Indole rings systems have become an important structural component in many pharmaceutical agents (Sundberg, 1996). Substituted indoles have been refered to as privileged structures since they are capable of binding to many receptors with high affinity (Evans et al., 1988). Some indole derivatives possess cytotoxic activity (Muratake et al., 1994). Indole and its bioisosters and derivatives have antimicrobial activity against Gram-negative and Gram-positive bacteria, the yeast Candida albicans and Enterobacter, Pseudomonas aeruginosa, E.coli, and Staphylococcus epidermidis (Biswal et al., 2012).

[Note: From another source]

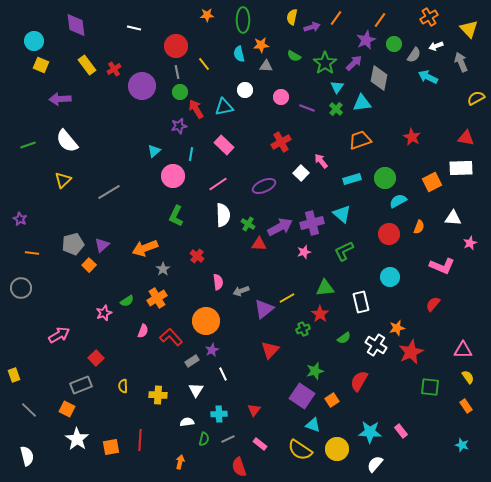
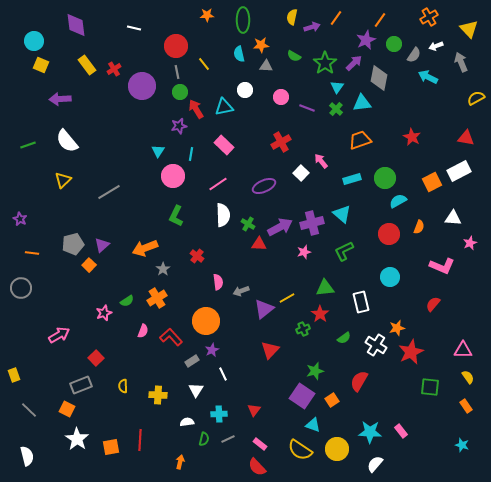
cyan triangle at (154, 151): moved 4 px right; rotated 16 degrees counterclockwise
white rectangle at (461, 168): moved 2 px left, 3 px down; rotated 25 degrees counterclockwise
red semicircle at (239, 467): moved 18 px right; rotated 24 degrees counterclockwise
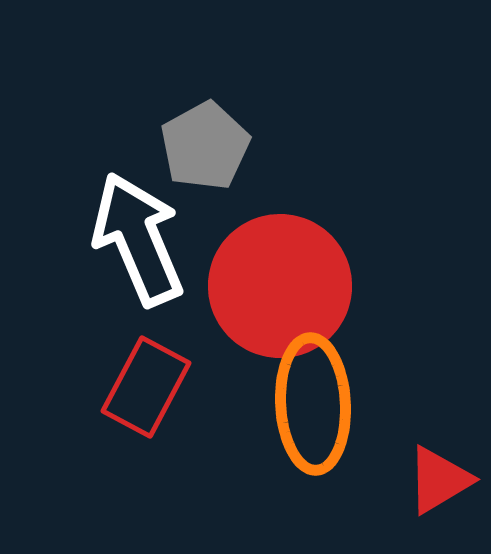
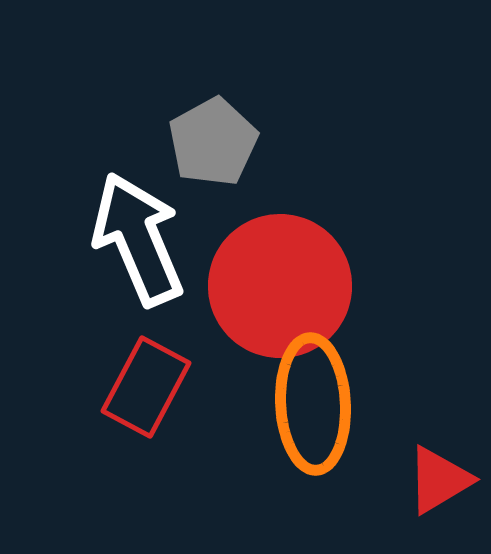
gray pentagon: moved 8 px right, 4 px up
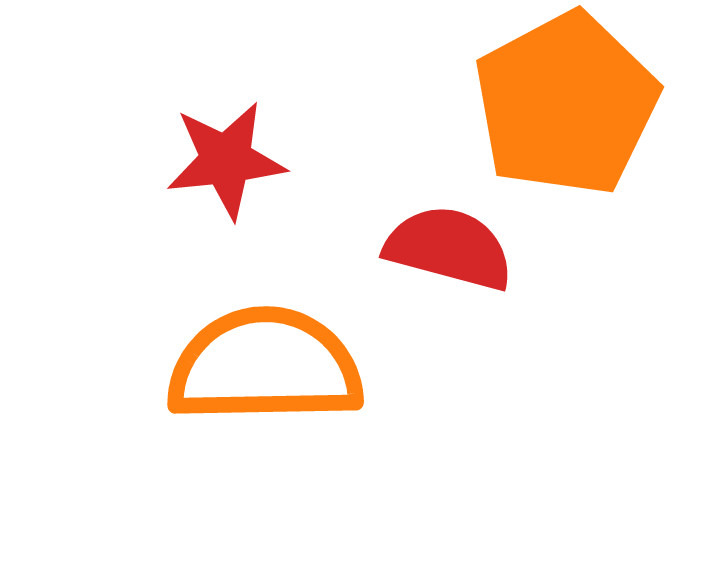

The structure of the title compound is shown in Figure 1. The C-N distances range from 1.345 (2) to 1.369 (2)Å, and are in good agreement with the related reported values (Vishnupriya et al., 2014). The bond distances C14-O1 and C21-N3 are 1.235 (1)Å and 1.141 (2)Å respectively, in agreement with values reported by (Vimala et al., 2015), confirming the presence of double and triple bonds. The pyridine ring (C9/N2/C10-C13) is in antiperiplanar(-ap) orientation with the indole ring (C1/N1/C2-C8)and in anti periplanar(+ap)orientation with the carbonyl bound hydroxy phenyl ring system (C15-C20) which are evidenced by the torsion angles (C7-C8-C9-C13 = -163.54 (1)°) and C10-C11-C14-C15 = 155.15 (1)°) respectively.
In the compound the intramolecular O-H···O hydrogen bond stabilizes the molecular structure while the intermolecular N-H···N hydrogen bonds between the indole NH and the cyanide nitrogen stabilize the crystal packing resulting to a two dimensional supra molecular network lying parallel to (011)plane.